Dataset records >>
+++

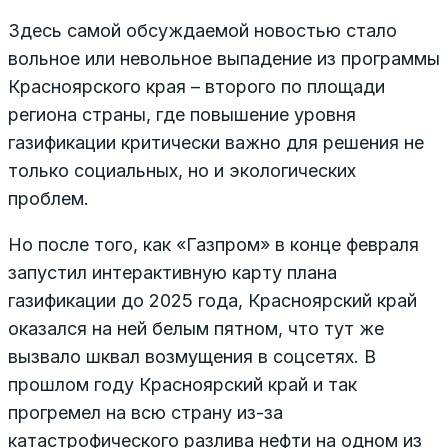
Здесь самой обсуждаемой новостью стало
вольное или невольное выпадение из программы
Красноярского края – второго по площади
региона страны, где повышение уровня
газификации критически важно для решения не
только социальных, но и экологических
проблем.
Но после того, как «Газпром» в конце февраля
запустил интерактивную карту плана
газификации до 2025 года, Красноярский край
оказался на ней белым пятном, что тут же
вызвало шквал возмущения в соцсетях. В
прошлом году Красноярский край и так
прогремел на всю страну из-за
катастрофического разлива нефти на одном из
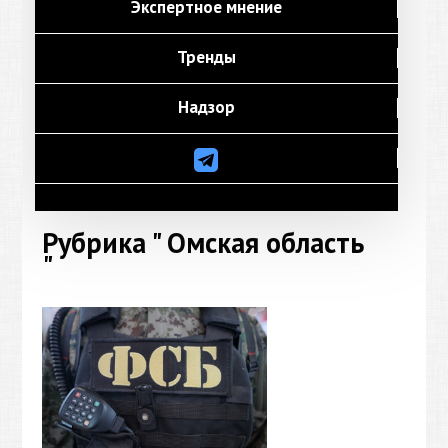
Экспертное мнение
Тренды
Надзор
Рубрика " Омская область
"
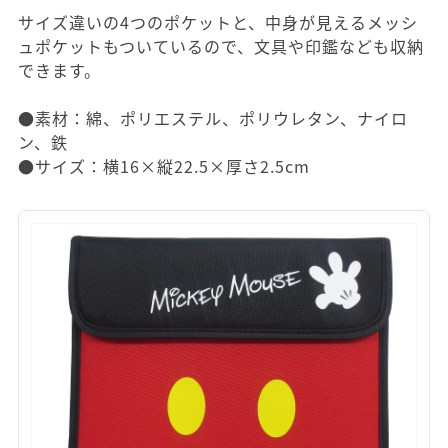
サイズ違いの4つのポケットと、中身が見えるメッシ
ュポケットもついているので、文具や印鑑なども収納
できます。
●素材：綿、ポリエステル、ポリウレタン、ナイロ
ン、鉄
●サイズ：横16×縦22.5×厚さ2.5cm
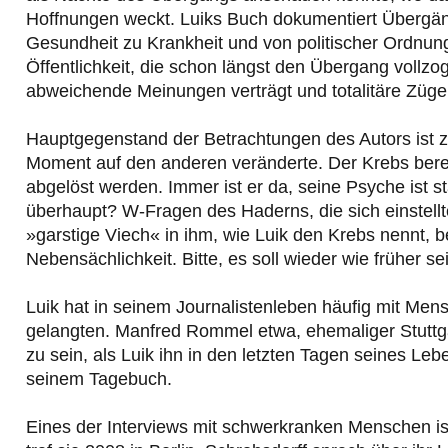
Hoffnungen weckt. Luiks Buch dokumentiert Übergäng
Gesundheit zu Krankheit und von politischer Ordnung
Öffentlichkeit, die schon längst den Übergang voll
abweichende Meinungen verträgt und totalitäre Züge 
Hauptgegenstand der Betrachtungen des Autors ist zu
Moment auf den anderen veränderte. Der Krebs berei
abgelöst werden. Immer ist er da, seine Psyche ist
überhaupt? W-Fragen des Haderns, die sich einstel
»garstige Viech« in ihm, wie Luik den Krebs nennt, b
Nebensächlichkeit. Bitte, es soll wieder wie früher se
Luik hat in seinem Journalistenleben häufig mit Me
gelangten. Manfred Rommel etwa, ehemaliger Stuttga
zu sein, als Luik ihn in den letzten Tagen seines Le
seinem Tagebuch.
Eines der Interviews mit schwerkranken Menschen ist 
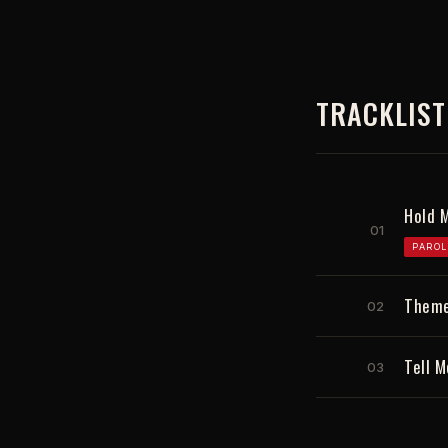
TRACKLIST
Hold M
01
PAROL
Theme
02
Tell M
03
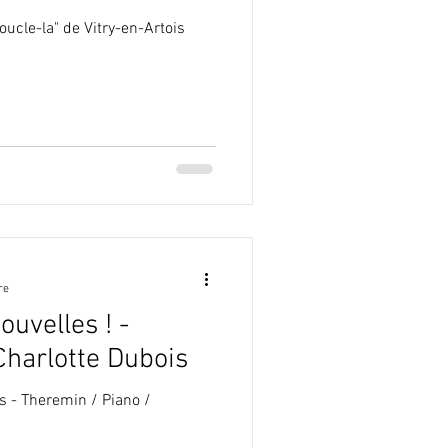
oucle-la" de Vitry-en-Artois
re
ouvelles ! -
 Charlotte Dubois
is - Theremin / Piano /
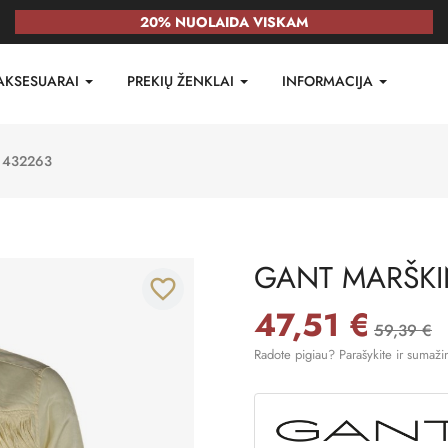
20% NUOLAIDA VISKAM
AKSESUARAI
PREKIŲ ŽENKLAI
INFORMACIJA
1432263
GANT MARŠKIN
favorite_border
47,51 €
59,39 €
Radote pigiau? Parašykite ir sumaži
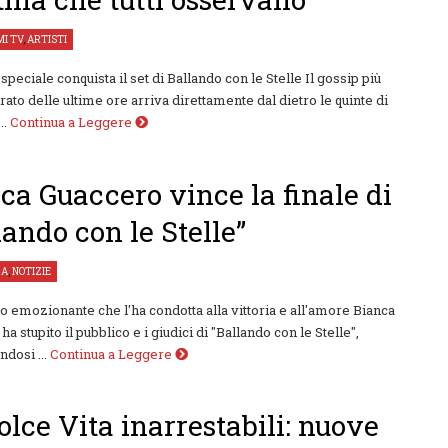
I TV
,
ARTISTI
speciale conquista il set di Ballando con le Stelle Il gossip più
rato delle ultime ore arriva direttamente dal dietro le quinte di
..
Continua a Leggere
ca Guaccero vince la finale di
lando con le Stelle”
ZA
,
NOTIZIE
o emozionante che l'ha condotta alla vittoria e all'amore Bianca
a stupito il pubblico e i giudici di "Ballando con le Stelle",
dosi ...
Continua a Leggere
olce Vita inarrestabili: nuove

+++

Reproduce the material word for word, starting at the line that contains "サイズ違いの4つのポケットと、中身が見えるメッシ" and ending at the last line of the material, with both ends included. Leave out the pictures.

Expected answer >>
サイズ違いの4つのポケットと、中身が見えるメッシ
ュポケットもついているので、文具や印鑑なども収納
できます。
●素材：綿、ポリエステル、ポリウレタン、ナイロ
ン、鉄
●サイズ：横16×縦22.5×厚さ2.5cm
Hoffnungen weckt. Luiks Buch dokumentiert Übergäng
Gesundheit zu Krankheit und von politischer Ordnung
Öffentlichkeit, die schon längst den Übergang voll
abweichende Meinungen verträgt und totalitäre Züge 
Hauptgegenstand der Betrachtungen des Autors ist zu
Moment auf den anderen veränderte. Der Krebs berei
abgelöst werden. Immer ist er da, seine Psyche ist
überhaupt? W-Fragen des Haderns, die sich einstel
»garstige Viech« in ihm, wie Luik den Krebs nennt, b
Nebensächlichkeit. Bitte, es soll wieder wie früher se
Luik hat in seinem Journalistenleben häufig mit Me
gelangten. Manfred Rommel etwa, ehemaliger Stuttga
zu sein, als Luik ihn in den letzten Tagen seines Le
seinem Tagebuch.
Eines der Interviews mit schwerkranken Menschen ist 
TRACKLIST
Hold M
01
PAROL
Theme
02
Tell M
03
oucle-la" de Vitry-en-Artois
re
ouvelles ! -
 Charlotte Dubois
is - Theremin / Piano /
20% NUOLAIDA VISKAM
AKSESUARAI
PREKIŲ ŽENKLAI
INFORMACIJA
1432263
GANT MARŠKIN
favorite_border
47,51 €
59,39 €
Radote pigiau? Parašykite ir sumaži
I TV
,
ARTISTI
speciale conquista il set di Ballando con le Stelle Il gossip più
rato delle ultime ore arriva direttamente dal dietro le quinte di
..
Continua a Leggere
ca Guaccero vince la finale di
lando con le Stelle”
ZA
,
NOTIZIE
o emozionante che l'ha condotta alla vittoria e all'amore Bianca
a stupito il pubblico e i giudici di "Ballando con le Stelle",
dosi ...
Continua a Leggere
olce Vita inarrestabili: nuove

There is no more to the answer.